Chuck Manning always felt the 1936 to 1939 Ford wide bolt patern wheels were stronger. They were 16″ and came in two types. The Ford passenger car and wider heavier gauge ones from Lincoln Zephyrs aand Ford Tonner trucks. They have a wider rim that works better with radial tires.
Those wheels also made a lighter set up than the later 1940 style.
They were stronger do to the wide bolt spacing. The overall weight with the brake drums is about the same as the 1940 to 1948 type. Porsche, VW and English Fords had this style to deal with rougher roads in the WWII era.

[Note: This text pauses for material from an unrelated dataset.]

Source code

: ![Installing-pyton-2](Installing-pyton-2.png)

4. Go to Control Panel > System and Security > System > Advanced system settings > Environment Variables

It’s truly amazing what guys like Manning did back then. At 1650 pounds, this ride was only 300 pounds heavier than an F5000 car of the late 1960s-early 1970s.
AWESOME!!!! Chuck was all over the magazines of the day. I just didn’t expect Popular Science. Although not all articles are filled with useful or correct information they are all helping me in my build. The detailed pictures of the interior and the P-38 rear view mirrors are priceless.